In the case of Flame, the malware created a folder that could not be seen by a Windows PC, hiding the application and its payload of stolen documents from the user. This opened up the possibility that people unknowingly carried Flame on their USB drives from computer to computer.
Ghost USB is a 'honeypot' for this exact kind of malware that spreads through USB storage devices.
To detect malware and other malicious software present on your computer, it emulates a flash drive on Windows and observes the emulated device. In other words, it is saying "hey look over here" and offering itself as bait (like a honeypot for bears) while your real device slips through undetected.
Normally, any malware present will then attempt to copy itself onto the emulated flash drive. This protects your real usb drive and ultimately the files present on the device.
The honeypot was first developed as a graduate thesis by Sebastian Poeplau, a student at Bonn University's Institute of Computer Science in Germany, and presented to the public at the Honeynet Project's 2012 workshop in the San Francisco Bay Area.
"We know, without having any knowledge about the actual malware that if we plug in the USB flash drive, and wait for a sufficient time, the malware will eventually copy itself to the flash drive," he said in the presentation.
Poeplau's ghost software simply emulates the USB drive in an image file, so that any attempt by the machine under test to write to the device can be trapped.

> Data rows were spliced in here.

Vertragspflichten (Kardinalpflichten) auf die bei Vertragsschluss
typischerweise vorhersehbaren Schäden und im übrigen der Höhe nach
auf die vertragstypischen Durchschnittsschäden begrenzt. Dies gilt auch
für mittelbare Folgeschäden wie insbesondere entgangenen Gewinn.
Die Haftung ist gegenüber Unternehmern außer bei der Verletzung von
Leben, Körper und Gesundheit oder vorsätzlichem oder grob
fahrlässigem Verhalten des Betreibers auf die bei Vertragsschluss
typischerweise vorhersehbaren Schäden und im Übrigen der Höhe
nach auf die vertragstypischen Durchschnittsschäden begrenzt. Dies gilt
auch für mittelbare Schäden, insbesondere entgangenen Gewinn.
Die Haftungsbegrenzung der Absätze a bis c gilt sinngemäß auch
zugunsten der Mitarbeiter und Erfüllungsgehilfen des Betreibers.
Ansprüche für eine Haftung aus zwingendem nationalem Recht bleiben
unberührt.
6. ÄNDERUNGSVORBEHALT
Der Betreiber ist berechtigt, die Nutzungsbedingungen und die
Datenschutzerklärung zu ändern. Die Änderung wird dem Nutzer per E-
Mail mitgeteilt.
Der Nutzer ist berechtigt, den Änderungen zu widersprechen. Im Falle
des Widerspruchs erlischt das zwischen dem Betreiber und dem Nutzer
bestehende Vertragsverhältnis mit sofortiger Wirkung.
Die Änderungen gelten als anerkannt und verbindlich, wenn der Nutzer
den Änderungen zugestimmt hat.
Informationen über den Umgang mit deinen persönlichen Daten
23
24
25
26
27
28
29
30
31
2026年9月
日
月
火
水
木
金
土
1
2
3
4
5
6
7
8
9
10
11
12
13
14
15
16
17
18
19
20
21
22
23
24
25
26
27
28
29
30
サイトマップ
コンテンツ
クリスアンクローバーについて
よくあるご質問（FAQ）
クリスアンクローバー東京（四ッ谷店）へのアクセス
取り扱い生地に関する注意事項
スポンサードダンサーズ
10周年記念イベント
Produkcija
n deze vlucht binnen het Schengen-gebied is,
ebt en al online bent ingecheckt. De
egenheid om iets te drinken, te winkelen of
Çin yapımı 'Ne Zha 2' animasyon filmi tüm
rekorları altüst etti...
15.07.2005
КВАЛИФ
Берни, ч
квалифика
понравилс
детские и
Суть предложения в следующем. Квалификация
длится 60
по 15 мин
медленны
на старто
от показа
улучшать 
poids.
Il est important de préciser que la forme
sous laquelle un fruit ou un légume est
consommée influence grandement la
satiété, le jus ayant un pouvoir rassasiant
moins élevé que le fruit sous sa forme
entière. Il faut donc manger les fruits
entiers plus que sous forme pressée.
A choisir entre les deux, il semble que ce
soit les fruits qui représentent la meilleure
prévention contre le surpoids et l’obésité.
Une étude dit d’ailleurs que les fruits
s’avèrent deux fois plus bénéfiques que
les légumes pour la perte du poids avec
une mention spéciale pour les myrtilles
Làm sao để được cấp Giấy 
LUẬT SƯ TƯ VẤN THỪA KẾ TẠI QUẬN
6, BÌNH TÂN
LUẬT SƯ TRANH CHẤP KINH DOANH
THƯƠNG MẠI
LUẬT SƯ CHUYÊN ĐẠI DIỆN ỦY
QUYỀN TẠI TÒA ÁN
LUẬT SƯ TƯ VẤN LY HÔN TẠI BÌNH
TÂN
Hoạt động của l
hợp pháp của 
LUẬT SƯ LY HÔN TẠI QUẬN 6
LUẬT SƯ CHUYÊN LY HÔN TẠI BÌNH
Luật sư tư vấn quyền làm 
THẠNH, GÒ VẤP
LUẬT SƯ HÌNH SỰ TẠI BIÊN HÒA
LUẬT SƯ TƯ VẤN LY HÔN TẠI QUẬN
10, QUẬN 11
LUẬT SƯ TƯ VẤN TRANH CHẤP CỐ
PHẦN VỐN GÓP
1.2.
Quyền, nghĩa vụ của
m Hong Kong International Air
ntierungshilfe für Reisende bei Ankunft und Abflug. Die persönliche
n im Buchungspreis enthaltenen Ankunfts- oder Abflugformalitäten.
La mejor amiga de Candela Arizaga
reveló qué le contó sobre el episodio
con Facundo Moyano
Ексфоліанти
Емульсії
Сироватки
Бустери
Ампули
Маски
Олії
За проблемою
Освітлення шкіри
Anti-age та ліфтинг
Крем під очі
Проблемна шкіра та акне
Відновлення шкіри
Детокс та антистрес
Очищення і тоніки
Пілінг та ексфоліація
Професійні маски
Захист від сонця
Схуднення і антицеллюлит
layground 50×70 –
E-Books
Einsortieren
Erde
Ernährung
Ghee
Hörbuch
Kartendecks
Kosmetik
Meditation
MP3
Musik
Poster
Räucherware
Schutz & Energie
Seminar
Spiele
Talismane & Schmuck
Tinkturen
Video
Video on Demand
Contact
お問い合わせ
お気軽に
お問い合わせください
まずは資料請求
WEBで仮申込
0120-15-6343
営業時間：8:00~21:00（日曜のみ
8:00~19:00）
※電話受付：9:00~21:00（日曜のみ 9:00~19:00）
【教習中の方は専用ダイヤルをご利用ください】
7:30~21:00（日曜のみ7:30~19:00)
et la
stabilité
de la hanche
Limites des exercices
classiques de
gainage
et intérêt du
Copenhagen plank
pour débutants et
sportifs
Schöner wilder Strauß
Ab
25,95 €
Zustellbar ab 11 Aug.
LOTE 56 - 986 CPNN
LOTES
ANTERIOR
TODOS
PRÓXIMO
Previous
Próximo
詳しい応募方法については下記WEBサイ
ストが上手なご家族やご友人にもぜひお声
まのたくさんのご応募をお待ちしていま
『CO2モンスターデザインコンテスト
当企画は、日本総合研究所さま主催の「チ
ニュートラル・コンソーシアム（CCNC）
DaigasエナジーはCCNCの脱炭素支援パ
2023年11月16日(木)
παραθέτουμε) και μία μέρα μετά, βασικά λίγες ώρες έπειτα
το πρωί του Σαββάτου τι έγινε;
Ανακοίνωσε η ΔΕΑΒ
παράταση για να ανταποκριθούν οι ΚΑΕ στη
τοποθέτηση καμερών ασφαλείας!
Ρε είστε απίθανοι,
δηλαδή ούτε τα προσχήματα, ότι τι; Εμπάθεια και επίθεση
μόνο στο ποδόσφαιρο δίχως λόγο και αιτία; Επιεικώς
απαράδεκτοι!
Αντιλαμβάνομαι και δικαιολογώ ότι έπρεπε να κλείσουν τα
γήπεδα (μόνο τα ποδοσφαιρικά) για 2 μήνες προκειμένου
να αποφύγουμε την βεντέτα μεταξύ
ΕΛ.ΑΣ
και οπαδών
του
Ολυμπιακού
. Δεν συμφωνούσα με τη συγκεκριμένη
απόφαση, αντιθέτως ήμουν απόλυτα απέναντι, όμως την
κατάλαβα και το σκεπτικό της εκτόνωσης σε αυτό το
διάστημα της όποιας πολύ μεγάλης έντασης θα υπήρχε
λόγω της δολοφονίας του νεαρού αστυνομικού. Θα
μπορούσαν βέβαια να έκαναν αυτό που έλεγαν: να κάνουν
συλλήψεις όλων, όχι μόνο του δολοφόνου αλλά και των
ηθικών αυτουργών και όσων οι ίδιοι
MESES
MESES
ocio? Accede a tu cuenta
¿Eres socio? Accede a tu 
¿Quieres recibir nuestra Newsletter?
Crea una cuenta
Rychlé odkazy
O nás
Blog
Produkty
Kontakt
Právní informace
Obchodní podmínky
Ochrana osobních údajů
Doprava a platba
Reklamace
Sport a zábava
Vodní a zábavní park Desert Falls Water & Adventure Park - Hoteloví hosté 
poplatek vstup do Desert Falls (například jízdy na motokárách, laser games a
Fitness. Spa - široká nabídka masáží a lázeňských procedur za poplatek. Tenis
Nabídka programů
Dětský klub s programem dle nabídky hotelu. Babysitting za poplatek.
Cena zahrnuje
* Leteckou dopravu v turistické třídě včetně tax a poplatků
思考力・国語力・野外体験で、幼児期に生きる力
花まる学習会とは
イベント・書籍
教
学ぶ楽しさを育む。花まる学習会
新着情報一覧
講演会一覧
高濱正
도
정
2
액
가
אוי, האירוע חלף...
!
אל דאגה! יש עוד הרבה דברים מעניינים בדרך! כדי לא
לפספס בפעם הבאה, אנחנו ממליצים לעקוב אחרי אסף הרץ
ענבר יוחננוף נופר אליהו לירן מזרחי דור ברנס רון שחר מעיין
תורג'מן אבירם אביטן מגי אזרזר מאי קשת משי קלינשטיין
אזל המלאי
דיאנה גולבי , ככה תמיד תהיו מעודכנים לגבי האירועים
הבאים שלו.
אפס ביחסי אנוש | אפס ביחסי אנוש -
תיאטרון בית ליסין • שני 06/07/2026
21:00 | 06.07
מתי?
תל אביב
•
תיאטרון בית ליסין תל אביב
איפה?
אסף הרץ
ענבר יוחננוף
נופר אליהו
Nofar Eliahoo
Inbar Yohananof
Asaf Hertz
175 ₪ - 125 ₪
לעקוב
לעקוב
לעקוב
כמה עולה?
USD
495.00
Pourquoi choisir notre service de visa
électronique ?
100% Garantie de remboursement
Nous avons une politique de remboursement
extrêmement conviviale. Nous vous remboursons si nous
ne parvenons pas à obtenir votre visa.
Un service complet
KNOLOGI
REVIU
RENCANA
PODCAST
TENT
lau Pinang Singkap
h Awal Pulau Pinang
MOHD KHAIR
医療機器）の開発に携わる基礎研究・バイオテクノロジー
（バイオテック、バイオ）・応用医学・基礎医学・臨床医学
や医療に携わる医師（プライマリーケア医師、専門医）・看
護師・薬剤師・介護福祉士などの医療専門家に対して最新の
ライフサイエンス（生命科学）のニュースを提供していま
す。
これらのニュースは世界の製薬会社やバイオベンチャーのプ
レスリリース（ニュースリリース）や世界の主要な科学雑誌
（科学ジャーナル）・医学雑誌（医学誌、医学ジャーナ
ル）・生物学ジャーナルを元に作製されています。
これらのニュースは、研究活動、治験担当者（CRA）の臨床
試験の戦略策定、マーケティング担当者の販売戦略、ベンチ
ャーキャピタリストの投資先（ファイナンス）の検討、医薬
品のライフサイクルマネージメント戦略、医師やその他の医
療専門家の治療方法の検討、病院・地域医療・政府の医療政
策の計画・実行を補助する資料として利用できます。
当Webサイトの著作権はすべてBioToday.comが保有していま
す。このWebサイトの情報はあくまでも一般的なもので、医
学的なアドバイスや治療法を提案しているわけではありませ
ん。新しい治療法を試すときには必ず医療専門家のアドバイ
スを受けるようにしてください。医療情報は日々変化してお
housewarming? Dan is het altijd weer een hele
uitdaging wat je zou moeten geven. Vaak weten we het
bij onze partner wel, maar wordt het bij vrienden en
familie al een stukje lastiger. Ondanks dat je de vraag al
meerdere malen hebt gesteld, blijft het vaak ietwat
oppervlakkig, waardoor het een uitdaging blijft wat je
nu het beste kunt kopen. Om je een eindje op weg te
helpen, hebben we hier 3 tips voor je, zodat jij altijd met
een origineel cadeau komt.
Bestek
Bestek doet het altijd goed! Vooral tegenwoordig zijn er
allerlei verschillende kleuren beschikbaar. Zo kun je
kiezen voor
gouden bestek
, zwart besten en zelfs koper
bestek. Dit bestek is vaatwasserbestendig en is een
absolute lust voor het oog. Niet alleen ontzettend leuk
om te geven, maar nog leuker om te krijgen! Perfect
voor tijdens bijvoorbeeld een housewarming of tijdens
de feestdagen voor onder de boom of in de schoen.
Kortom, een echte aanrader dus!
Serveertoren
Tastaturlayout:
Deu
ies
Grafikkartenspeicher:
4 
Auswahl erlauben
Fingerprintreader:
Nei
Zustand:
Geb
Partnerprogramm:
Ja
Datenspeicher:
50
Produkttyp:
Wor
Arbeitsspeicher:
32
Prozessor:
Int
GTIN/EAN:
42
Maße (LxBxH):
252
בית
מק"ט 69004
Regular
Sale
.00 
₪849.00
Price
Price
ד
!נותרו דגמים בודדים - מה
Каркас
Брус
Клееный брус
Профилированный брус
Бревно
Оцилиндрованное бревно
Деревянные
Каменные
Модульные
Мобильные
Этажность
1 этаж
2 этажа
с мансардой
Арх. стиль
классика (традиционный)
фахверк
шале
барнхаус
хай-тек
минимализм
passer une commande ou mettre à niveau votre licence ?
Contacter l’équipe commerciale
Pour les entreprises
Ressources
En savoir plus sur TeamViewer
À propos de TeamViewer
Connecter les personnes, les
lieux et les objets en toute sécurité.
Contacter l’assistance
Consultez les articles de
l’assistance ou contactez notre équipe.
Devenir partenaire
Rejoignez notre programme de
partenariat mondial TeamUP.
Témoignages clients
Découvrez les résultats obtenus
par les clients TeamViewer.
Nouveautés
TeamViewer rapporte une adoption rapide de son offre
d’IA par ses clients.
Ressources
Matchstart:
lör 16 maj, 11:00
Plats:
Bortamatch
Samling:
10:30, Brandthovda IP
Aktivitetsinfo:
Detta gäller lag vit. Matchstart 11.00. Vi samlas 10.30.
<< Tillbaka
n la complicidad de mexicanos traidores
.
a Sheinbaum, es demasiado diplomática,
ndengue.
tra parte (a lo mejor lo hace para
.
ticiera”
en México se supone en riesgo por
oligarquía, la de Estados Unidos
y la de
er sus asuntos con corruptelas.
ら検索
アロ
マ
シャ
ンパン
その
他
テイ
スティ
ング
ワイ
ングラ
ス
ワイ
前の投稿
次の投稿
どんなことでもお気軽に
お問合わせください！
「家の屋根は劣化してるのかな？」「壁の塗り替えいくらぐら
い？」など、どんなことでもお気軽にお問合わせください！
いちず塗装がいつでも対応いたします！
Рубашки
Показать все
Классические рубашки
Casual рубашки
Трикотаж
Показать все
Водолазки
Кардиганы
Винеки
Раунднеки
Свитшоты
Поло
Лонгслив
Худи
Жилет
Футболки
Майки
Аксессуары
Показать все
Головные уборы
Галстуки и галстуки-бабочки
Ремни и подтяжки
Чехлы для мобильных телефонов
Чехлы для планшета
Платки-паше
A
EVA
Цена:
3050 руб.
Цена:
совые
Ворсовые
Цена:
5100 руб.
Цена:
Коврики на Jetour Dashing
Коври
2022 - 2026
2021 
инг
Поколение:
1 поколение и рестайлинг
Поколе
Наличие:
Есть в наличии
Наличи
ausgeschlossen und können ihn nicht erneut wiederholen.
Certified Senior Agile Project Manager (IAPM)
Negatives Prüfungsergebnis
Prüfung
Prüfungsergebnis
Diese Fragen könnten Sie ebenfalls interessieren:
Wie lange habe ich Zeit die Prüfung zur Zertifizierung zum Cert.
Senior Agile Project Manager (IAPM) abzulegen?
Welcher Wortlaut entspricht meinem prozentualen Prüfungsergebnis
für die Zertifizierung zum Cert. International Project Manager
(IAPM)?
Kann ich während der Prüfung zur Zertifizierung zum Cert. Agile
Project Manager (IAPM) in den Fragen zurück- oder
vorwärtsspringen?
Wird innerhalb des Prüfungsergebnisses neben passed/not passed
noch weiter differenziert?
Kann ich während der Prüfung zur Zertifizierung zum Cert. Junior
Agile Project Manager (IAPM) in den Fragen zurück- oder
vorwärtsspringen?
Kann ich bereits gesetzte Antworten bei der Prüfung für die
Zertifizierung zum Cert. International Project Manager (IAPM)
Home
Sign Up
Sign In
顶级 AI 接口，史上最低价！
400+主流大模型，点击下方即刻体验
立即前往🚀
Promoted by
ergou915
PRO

The software loads virtual device drivers, letting Windows notify the system (including any malware that might be present) that a removable device has been plugged in. The trapped copy of the malware can then be unloaded when the emulator is unplugged.
Currently, ghost supports Windows XP 32 bit and Windows 7 32 bit. To install the software, just follow the install guide. The good news is, as of now Ghost features an installer that will do most of the work for you. In a nutshell, all you have to do is get the two dependencies and run Setup.exe with administrative privileges. The install guide will take you through the rest of the process.
This is a great, open source option for installing on bulk orders of flash drives, or working with exceptionally large computer networks. Be sure to protect yourself and your clients from digital attacks!